Gagasan Gus Yahya tentang upaya membangun peradaban dunia yang mulia di masa depan itu muncul dari keresahannya atas kondisi masyarakat era globalisasi. Semua orang, dari latar belakang berbeda, menyatu dalam sebuah ‘kampung raksasa’. Karena itu, potensi konflik akan sangat mungkin terjadi.
Di dalam buku Perjuangan Besar Nahdlatul Ulama (PBNU) Gus Yahya menumpahkan keresahannya atas gejala kemajemukan dan multikulturalisme yang terjadi di mana-mana.
Orang-orang dengan agama yang berbeda-beda hidup bersama di satu kampung, sehingga jika diletupkan konflik antaragama, terjadilah kerusuhan. Gus Yahya mengambil contoh kerusuhan yang pernah terjadi di Ambon, Poso, Sri Lanka, India, dan Myanmar.
Parahnya lagi, ketika terjadi kerusuhan kampung, kata Gus Yahya, orang akan mengaitkannya dengan sentimen agama. Mereka merespons dengan klaim bahwa umat Islam di dunia ini bersaudara.
Dicontohkan, jika terjadi benturan antara orang Kristen dan orang Islam di satu tempat, maka orang-orang Islam yang berada di tempat lain akan merasa harus ikut memerangi orang-orang Kristen di sekitar mereka.
Menurut Gus Yahya, hal tersebut terjadi karena orang-orang masih mempertahankan cara berpikir lama, sedangkan dunia saat ini tengah mengalami perubahan secara demografis. Jika cara berpikir itu dipertahankan, maka kerusuhan antar-masyarakat akan terlihat di mana-mana.
“Maka salah satu urusan terbesar kita adalah bagaimana menemukan cara berpikir yang lebih tepat untuk menghadapi dunia yang berubah. Cara berpikir masa lalu yang telah mewariskan kepada kita sejumlah masalah dan barangkali kepahitan, kelas tidak mungkin dipertahankan lagi, kecuali jika kita ingin terus mendapatkan masalah. Kita memerlukan cara berpikir baru yang lebih bersandar pada masa depan,” kata Gus Yahya dalam tulisannya di buku PBNU (2020: 38-39).

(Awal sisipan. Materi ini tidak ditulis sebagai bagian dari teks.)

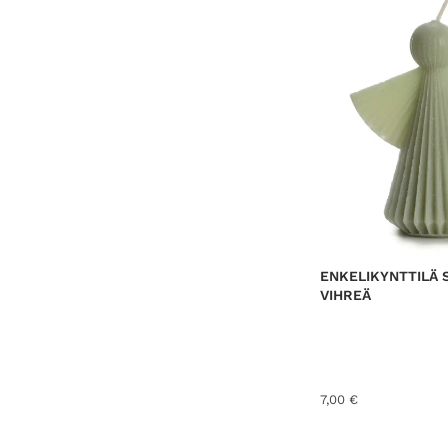
ENKELIKYNTTILÄ 
VIHREÄ
7,00
€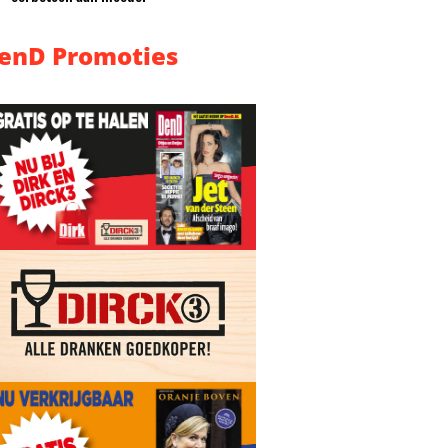
enD Promoties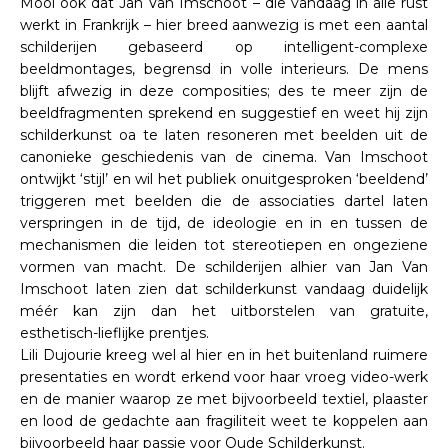
Mooi ook dat Jan Van Imschoot – die vandaag in alle rust
werkt in Frankrijk – hier breed aanwezig is met een aantal
schilderijen gebaseerd op intelligent-complexe
beeldmontages, begrensd in volle interieurs. De mens
blijft afwezig in deze composities; des te meer zijn de
beeldfragmenten sprekend en suggestief en weet hij zijn
schilderkunst oa te laten resoneren met beelden uit de
canonieke geschiedenis van de cinema. Van Imschoot
ontwijkt ‘stijl’ en wil het publiek onuitgesproken ‘beeldend’
triggeren met beelden die de associaties dartel laten
verspringen in de tijd, de ideologie en in en tussen de
mechanismen die leiden tot stereotiepen en ongeziene
vormen van macht. De schilderijen alhier van Jan Van
Imschoot laten zien dat schilderkunst vandaag duidelijk
méér kan zijn dan het uitborstelen van gratuite,
esthetisch-lieflijke prentjes.
Lili Dujourie kreeg wel al hier en in het buitenland ruimere
presentaties en wordt erkend voor haar vroeg video-werk
en de manier waarop ze met bijvoorbeeld textiel, plaaster
en lood de gedachte aan fragiliteit weet te koppelen aan
bijvoorbeeld haar passie voor Oude Schilderkunst.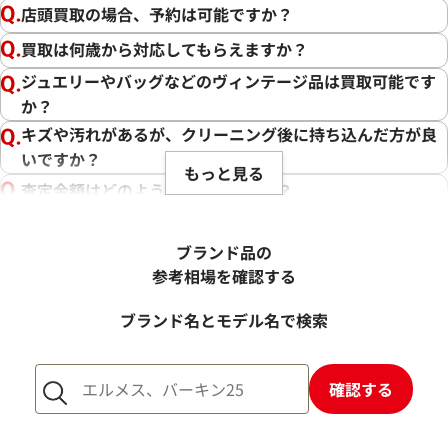
店頭買取の場合、予約は可能ですか？
買取は何歳から対応してもらえますか？
ジュエリーやバッグなどのヴィンテージ品は買取可能です
か？
キズや汚れがあるが、クリーニング後に持ち込んだ方が良
いですか？
もっと見る
査定金額はどのように決まりますか？
電話での査定金額と、買取金額が変わることはあります
か？
ブランド品の
売却するか悩んでいるのですが、査定だけお願いできます
参考相場を確認する
か？
ブランド名とモデル名で検索
1点からでも査定できますか？
確認する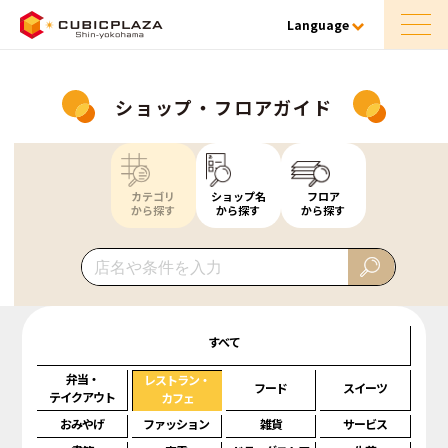
Language
ショップ・フロアガイド
カテゴリ
ショップ名
フロア
から探す
から探す
から探す
すべて
弁当・
レストラン・
フード
スイーツ
テイクアウト
カフェ
おみやげ
ファッション
雑貨
サービス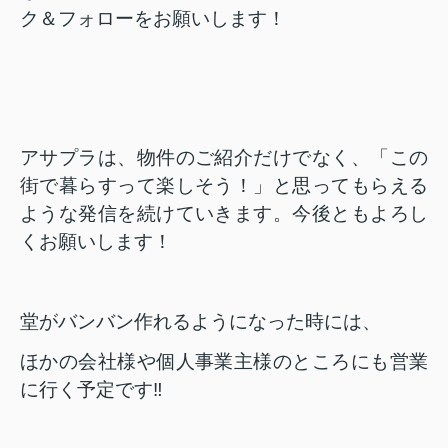
ク＆フォローをお願いします！
アサプラは、物件のご紹介だけでなく、「この
街で暮らすって楽しそう！」と思ってもらえる
ような発信を続けていきます。今後ともよろし
くお願いします！
堂がバンバン作れるようになった時には、
ほかの会社様や個人事業主様のところにも営業
に行く予定です‼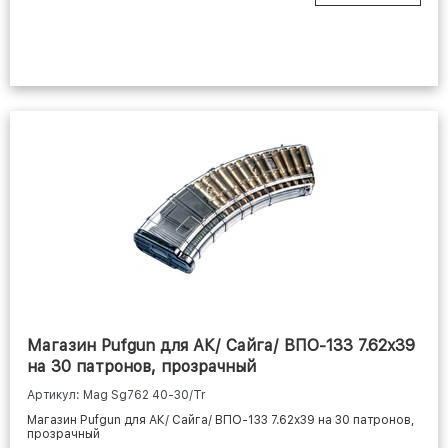
Магазин Pufgun для АК/ Сайга/ ВПО-133 7.62x39
на 30 патронов, прозрачный
Артикул: Mag Sg762 40-30/Tr
Магазин Pufgun для АК/ Сайга/ ВПО-133 7.62x39 на 30 патронов,
прозрачный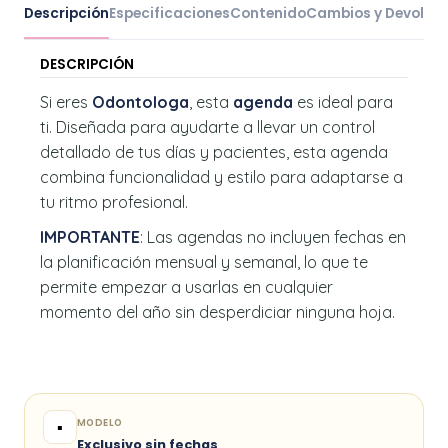
Descripción
Especificaciones
Contenido
Cambios y Devoluc
DESCRIPCIÓN
Si eres
Odontologa
, esta
agenda
es ideal para
ti. Diseñada para ayudarte a llevar un control
detallado de tus días y pacientes, esta agenda
combina funcionalidad y estilo para adaptarse a
tu ritmo profesional.
IMPORTANTE
: Las agendas no incluyen fechas en
la planificación mensual y semanal, lo que te
permite empezar a usarlas en cualquier
momento del año sin desperdiciar ninguna hoja.
MODELO
▪️
Exclusivo sin fechas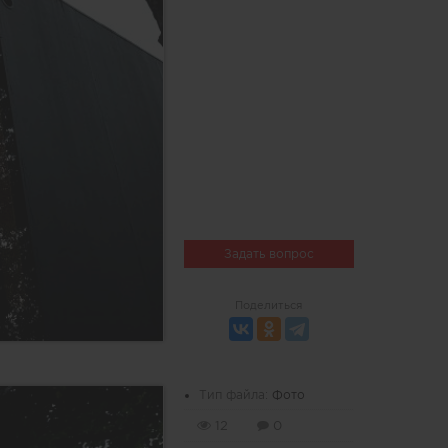
Задать вопрос
Поделиться
Тип файла:
Фото
12
0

Gus Yahya menekankan bahwa solusi datang dari masa depan, salah satunya ketika semua orang memiliki kesediaan untuk menjunjung ukhuwah basyariyah (persaudaraan kemanusiaan), dan secara sungguh-sungguh mengamalkan prinsip persaudaraan antarmanusia.
NKRI sebagai wasilah
Gus Yahya selalu menjadikan NKRI sebagai wasilah atau jembatan untuk mewujudkan cita-cita peradaban yang lebih mulia di masa depan. Misalnya gelaran R20 yang digelar bertepatan dengan momentum G20, dan ASEAN IIDC bertepatan dengan Konferensi Tingkat Tinggi (KTT) ASEAN.
“Kita tidak berpikir perjuangan ini semata-mata untuk kejayaan NU: ini soal memperjuangkan peradaban masa depan yang lebih mulia untuk seluruh umat manusia. Karena wasilahnya adalah NKRI, maka kita harus bertarung untuk memenangkan NKRI dan menjaga keutuhannya,” tulis Gus Yahya.
“Selanjutnya, kita berjuang supaya kekuatan-kekuatan yang ada di dalam NKRI, termasuk sumberdaya-sumberdayanya dan kekayaannya digunakan untuk perjuangan mencapai cita-cita peradaban,” lanjut Gus Yahya (lihat buku PBNU halaman 69).
Gus Yahya menekankan bahwa perjuangan membangun dan mewujudkan cita-cita peradaban memerlukan kesungguhan. Tidak hanya memerlukan kerja keras, tetapi juga transformasi pola pikir.